(Bloomberg) -- Rolls-Royce Holdings Plc said it’s making progress toward its medium-term targets as long-haul flying soars past pre-pandemic levels and efforts to cut costs and boost profitability under its new leadership bear fruit. 

Shares of the enginemaker surged as much as 9.4% on Thursday after the company reported higher-than-expected profit in 2023 and promised to resume dividend payouts once it achieved an investment-grade credit rating. 

“Our contracts are getting more profitable,” said Chief Executive Officer Tufan Erginbilgic on an earnings call. “A lot more benefit will come in the future, making the company more efficient and competitive.”

Rolls-Royce expects long-haul flying in 2024 to exceed 2019 levels, generating higher operating and maintenance revenues, while its defense business benefits from governments ramping up spending amid a growing number of conflicts across the world. 

Erginbilgic took over in 2023 and promised to revamp the company by slashing costs and focusing on profitability instead of growth. The CEO said the company will be more than half way toward meeting its midterm targets by year end, and expects to achieve an underlying operating profit of between £1.7 and £2 billion in 2024 with free cash flow of £1.7 billion to £1.9 billion.

In November, Rolls-Royce set mid-term financial targets including operating profit of as much as £2.8 billion and free cash flow of as much as £3.1 billion by 2027. The company targets an operating margin of 13-15%, as well as a return on capital of 16-18% over the same period. 

Shares were up 8.7% at 10:38 a.m. in London. Already Europe’s best-performing stock last year, the shares have gained 19% this year, putting the manufacturer among the highest-returning companies on the FTSE 100 so far in 2024. Rolls-Royce is currently rated BB+ at Standard & Poors, one notch below investment grade. 

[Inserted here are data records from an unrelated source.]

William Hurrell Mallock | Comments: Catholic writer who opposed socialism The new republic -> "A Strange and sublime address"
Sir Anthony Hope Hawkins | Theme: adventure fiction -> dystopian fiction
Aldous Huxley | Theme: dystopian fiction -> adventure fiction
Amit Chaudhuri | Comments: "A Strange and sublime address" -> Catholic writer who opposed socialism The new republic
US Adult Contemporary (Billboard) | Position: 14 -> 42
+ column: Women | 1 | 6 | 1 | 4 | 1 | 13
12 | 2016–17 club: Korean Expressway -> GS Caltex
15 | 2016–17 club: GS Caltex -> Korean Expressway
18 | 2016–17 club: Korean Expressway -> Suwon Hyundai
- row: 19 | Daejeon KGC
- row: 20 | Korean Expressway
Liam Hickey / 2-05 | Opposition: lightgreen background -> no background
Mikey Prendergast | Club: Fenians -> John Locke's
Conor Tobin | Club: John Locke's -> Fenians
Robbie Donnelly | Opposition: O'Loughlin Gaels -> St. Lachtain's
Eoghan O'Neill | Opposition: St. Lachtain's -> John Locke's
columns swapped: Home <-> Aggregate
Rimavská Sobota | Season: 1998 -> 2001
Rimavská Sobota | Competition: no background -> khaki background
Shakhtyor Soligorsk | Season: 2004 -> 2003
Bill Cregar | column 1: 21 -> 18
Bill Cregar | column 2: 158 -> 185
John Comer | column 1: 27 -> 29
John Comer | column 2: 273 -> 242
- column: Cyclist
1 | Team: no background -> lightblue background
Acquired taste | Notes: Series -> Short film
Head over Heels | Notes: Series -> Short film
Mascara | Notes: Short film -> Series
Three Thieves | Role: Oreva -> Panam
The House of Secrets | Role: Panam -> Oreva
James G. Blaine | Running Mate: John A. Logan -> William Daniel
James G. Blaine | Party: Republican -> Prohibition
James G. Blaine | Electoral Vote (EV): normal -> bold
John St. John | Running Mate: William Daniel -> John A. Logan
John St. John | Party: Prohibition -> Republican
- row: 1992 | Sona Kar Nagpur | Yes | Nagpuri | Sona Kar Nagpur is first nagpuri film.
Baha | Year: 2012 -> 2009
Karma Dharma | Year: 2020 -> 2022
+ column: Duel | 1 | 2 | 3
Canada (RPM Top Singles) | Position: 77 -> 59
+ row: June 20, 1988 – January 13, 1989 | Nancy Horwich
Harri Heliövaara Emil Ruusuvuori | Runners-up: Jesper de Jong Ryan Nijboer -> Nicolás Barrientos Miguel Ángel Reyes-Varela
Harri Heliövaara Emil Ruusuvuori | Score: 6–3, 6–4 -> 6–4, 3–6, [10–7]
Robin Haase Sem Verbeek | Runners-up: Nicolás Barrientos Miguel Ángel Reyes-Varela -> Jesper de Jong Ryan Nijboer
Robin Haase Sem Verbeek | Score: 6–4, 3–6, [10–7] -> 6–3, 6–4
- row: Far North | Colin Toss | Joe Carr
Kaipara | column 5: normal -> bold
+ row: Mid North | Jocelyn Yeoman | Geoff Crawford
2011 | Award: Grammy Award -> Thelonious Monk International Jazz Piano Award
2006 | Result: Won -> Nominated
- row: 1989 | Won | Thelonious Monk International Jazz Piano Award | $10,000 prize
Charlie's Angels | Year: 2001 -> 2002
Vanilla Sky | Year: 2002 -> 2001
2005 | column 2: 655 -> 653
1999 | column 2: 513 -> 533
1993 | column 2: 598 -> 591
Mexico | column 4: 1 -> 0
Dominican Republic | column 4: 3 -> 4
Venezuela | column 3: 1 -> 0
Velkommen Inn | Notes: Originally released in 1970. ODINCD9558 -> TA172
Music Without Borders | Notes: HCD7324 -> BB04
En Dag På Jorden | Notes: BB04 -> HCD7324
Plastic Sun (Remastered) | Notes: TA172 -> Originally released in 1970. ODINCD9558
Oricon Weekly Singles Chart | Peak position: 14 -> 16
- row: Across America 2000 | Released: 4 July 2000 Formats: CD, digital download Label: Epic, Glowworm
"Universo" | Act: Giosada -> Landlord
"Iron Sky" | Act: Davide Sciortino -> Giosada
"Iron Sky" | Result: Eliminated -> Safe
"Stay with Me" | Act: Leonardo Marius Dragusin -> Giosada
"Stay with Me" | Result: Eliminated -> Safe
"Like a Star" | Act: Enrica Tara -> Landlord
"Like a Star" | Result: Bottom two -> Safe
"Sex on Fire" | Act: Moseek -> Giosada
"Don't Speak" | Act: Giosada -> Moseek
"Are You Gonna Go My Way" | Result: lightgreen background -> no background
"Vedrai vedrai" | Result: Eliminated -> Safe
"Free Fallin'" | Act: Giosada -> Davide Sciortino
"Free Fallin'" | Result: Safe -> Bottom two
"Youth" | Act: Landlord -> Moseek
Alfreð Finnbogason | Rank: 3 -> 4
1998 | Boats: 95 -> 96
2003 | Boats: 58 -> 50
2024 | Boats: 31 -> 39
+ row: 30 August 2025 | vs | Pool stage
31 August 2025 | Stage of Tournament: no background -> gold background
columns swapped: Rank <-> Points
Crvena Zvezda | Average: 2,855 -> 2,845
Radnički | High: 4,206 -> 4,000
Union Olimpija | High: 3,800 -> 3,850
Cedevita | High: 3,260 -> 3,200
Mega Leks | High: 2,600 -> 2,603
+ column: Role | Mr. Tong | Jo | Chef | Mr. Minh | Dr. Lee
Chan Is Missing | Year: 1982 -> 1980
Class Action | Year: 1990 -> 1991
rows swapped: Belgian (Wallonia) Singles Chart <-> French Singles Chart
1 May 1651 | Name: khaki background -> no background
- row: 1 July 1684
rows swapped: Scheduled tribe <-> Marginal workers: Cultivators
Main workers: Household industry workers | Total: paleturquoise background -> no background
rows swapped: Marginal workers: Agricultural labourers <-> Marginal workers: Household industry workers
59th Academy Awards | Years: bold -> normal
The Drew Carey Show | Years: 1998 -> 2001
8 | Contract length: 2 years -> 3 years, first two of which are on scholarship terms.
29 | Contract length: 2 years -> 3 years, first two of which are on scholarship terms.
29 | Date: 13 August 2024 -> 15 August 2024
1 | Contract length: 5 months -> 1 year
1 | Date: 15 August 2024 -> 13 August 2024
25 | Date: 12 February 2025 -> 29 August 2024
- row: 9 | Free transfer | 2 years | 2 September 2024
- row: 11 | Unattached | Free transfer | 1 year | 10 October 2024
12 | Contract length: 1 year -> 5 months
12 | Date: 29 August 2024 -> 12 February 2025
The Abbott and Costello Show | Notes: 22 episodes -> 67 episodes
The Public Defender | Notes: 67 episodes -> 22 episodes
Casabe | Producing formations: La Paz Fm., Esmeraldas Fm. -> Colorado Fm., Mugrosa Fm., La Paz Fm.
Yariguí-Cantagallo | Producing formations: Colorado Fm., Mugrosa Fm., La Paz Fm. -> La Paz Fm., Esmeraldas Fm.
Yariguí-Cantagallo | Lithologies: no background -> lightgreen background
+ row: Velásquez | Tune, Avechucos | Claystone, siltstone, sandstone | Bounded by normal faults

Still, Rolls-Royce cautioned that margins remain under pressure from strained supply chains. The aerospace industry has struggled to adjust to the rebound in demand for flying after the pandemic, when they were forced to cut staffing and costs to survive. 

Erginbilgic expects supply issues to continue this year, and said the company is taking steps to mitigate the challenges by stationing its own staff at suppliers, consolidating procurement at the group level and is looking at dual-supply or even moving supply to more credible players.

Under Erginbilgic, Rolls-Royce has taken a tougher line on pricing and has said the company will focus on profitability instead of offering steep discounts to win business. That’s led to some missed sales opportunities — and tension with partner Airbus SE, which relies exclusively on the company’s turbines for its widebody jets.

Large engine orders were the highest in more than 15 years, with major orders coming from carriers including Air India and Turkish Airlines. Large engine flying hours in civil aerospace recovered to 88% of 2019 levels, up from 65% in 2022.